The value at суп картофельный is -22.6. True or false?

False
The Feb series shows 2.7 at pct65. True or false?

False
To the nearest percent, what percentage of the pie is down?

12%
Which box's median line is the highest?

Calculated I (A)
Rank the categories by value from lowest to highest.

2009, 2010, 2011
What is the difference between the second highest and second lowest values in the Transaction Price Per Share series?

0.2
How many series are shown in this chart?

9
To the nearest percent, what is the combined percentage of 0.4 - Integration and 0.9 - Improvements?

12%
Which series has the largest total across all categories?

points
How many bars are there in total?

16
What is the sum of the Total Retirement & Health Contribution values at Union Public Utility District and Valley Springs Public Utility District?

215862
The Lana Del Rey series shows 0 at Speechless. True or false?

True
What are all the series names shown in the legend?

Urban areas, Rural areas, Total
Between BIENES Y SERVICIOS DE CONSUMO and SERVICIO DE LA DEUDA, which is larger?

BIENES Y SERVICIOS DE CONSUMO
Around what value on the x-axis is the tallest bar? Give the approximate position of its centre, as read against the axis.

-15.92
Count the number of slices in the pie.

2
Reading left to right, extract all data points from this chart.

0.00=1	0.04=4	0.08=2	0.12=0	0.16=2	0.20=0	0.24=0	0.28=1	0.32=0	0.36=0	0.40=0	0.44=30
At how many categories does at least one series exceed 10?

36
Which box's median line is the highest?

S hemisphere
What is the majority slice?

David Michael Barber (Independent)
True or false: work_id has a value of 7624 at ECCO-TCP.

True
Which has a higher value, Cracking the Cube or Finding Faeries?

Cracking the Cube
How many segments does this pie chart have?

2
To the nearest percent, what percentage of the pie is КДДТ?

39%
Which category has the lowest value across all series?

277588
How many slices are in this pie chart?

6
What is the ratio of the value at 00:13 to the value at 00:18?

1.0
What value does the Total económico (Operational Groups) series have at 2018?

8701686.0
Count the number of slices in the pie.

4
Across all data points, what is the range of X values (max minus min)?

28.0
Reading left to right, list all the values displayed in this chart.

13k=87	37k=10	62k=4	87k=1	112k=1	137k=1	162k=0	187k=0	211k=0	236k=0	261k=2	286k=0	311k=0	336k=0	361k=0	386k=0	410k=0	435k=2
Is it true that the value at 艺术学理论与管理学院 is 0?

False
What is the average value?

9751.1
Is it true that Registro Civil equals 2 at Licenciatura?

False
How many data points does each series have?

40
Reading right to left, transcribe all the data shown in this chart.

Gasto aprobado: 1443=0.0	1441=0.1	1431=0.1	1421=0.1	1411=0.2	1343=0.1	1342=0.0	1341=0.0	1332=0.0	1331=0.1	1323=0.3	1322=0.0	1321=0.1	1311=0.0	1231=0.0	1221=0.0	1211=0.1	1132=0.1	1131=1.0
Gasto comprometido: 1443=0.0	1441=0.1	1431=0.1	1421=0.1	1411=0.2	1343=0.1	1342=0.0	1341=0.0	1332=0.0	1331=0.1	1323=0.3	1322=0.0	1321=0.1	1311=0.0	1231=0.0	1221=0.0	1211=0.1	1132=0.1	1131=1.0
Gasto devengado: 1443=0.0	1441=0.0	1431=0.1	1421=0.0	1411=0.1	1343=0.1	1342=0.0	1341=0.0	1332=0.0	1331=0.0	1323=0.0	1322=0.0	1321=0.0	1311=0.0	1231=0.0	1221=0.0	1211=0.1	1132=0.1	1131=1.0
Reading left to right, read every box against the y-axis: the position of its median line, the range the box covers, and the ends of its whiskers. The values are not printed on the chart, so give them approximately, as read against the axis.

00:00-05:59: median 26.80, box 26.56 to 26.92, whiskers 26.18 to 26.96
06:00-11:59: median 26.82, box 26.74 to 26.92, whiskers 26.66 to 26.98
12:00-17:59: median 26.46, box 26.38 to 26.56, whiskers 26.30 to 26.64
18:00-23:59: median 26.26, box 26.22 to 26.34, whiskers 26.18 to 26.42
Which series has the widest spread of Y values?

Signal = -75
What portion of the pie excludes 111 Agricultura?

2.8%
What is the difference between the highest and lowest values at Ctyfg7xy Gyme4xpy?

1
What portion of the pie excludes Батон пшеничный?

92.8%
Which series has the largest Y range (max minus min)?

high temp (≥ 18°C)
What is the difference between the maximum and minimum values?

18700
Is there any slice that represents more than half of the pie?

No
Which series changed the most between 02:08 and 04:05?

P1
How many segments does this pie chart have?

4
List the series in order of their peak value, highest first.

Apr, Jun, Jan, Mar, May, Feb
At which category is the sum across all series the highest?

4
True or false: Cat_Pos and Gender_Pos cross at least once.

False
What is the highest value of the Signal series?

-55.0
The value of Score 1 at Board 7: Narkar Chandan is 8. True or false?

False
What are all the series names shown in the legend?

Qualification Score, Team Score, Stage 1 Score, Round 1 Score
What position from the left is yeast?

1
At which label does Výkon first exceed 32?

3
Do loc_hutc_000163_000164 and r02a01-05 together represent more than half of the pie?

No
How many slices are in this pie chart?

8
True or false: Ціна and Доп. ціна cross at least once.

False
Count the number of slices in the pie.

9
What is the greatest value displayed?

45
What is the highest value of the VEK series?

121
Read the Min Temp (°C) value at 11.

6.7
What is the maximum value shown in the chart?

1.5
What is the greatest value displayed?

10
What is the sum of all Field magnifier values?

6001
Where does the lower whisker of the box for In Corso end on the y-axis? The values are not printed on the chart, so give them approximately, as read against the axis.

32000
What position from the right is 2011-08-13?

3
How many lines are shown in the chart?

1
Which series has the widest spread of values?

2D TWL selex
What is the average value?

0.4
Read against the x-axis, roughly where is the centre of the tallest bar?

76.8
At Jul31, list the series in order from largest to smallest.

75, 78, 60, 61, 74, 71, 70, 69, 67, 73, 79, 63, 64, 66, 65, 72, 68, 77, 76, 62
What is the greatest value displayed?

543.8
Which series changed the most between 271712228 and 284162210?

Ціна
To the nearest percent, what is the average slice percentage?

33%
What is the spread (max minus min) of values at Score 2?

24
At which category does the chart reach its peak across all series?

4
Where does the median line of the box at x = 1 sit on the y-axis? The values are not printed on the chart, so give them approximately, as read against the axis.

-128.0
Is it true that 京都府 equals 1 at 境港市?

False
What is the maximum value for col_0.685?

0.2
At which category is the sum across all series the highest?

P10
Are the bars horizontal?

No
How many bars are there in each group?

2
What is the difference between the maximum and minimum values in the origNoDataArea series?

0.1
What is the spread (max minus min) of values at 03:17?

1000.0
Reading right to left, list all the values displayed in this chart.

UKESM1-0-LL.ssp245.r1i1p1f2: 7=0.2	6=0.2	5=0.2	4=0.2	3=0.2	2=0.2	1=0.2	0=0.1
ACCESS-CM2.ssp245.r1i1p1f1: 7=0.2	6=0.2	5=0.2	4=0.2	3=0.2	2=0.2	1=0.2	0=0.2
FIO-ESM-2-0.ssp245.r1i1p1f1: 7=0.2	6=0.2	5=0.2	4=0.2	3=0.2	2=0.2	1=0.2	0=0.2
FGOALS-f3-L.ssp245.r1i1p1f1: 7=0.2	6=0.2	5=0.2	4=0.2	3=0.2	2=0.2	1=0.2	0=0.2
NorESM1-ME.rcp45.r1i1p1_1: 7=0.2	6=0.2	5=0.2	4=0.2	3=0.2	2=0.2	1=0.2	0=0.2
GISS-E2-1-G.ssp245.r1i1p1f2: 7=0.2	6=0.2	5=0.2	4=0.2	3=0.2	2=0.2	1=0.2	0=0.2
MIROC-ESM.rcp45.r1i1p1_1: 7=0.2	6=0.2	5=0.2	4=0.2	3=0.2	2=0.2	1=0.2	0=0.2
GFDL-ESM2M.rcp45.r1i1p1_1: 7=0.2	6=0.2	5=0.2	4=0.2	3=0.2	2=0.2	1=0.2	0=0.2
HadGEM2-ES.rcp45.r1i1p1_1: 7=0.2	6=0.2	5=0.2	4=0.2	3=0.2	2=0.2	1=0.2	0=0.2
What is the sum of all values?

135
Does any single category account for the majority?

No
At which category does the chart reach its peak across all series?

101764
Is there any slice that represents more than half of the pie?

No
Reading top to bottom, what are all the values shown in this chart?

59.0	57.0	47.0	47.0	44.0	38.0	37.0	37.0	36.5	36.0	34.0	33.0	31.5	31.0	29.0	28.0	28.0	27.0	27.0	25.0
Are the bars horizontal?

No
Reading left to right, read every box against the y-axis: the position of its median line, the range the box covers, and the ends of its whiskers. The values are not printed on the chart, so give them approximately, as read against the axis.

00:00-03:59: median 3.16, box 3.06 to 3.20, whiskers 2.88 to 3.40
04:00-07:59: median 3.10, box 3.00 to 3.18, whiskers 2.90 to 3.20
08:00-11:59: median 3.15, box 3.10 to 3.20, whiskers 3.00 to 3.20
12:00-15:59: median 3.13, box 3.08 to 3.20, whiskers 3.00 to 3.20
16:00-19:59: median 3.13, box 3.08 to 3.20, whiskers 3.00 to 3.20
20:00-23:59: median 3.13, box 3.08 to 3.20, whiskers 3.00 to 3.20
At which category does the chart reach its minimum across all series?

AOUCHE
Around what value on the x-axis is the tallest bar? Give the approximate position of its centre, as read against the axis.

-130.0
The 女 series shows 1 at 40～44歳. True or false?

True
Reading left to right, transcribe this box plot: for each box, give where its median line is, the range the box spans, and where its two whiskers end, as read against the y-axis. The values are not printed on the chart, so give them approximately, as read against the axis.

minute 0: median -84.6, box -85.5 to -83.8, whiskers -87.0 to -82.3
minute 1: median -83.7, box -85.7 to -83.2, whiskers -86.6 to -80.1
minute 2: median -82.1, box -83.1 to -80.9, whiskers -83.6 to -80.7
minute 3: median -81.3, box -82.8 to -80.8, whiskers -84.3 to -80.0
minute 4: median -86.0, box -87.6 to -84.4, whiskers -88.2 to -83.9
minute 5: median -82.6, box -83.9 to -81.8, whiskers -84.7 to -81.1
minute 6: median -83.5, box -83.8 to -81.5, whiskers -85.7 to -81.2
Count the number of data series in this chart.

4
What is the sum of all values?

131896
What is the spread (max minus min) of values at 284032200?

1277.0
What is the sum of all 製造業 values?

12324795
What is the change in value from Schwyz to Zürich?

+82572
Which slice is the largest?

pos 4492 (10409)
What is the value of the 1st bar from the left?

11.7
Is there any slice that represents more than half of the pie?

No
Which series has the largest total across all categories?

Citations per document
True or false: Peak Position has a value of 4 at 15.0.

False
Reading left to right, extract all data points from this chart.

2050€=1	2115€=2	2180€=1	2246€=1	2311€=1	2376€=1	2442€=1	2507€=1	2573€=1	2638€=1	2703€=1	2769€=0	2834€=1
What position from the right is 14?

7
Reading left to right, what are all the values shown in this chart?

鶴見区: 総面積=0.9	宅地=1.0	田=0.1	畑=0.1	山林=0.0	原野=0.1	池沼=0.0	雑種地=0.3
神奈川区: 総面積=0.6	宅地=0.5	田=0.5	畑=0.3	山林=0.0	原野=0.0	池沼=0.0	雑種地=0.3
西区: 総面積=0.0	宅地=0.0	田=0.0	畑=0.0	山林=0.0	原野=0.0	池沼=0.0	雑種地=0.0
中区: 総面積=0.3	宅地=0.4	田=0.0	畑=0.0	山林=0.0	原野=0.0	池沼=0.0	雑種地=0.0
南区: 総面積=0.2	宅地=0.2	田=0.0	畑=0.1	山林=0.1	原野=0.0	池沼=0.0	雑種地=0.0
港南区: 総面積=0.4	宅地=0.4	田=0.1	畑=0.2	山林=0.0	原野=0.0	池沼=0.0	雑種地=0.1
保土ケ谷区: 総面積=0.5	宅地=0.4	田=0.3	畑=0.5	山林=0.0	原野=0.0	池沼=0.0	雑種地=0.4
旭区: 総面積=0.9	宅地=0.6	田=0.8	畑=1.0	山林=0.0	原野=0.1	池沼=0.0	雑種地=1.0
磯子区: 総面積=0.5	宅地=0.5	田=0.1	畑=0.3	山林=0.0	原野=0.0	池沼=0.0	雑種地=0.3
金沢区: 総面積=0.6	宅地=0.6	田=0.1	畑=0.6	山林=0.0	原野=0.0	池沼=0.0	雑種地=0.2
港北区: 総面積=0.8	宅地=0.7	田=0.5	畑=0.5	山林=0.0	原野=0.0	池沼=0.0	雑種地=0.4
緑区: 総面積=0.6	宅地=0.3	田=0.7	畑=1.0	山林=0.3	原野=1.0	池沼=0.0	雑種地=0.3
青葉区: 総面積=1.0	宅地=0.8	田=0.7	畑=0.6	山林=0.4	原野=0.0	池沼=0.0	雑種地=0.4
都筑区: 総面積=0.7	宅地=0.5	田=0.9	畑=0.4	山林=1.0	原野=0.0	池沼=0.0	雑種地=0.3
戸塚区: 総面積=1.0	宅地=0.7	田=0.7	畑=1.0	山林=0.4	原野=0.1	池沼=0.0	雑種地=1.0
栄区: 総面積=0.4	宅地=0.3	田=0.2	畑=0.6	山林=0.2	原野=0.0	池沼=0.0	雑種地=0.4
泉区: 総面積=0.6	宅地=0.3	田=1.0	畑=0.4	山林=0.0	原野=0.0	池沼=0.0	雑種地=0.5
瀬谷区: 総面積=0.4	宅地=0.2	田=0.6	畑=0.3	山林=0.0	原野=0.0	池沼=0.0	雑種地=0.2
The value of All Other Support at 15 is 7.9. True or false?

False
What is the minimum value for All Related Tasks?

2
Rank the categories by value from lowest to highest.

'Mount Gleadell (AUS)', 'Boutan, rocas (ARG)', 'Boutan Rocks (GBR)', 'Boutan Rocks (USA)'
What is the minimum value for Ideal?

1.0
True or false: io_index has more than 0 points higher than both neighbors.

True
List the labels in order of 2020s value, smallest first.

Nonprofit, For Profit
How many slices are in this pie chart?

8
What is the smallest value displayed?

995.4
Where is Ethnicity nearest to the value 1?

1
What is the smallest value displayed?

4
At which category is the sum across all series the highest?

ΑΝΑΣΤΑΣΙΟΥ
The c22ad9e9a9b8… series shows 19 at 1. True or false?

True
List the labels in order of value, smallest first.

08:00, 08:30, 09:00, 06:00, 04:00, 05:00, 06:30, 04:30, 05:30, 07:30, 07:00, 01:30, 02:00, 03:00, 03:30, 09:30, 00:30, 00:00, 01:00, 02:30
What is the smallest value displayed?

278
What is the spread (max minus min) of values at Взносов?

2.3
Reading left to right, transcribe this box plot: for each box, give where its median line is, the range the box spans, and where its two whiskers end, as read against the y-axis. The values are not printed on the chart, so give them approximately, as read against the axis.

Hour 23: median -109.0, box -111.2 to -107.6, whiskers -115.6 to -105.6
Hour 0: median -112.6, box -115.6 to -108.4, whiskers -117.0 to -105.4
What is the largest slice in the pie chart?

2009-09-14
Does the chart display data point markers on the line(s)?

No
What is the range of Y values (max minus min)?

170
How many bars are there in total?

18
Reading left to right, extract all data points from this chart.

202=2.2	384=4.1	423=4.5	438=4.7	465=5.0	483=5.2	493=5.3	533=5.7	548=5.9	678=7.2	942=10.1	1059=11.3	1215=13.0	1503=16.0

__Problem requirements__. Extract every line from the entries above that contains the word "spread". Case matters, so include only lines where it appears with that exact capitalization.

__Finished task__.
Which series has the widest spread of Y values?
Which series has the widest spread of values?
What is the spread (max minus min) of values at Score 2?
What is the spread (max minus min) of values at 03:17?
What is the spread (max minus min) of values at 284032200?
What is the spread (max minus min) of values at Взносов?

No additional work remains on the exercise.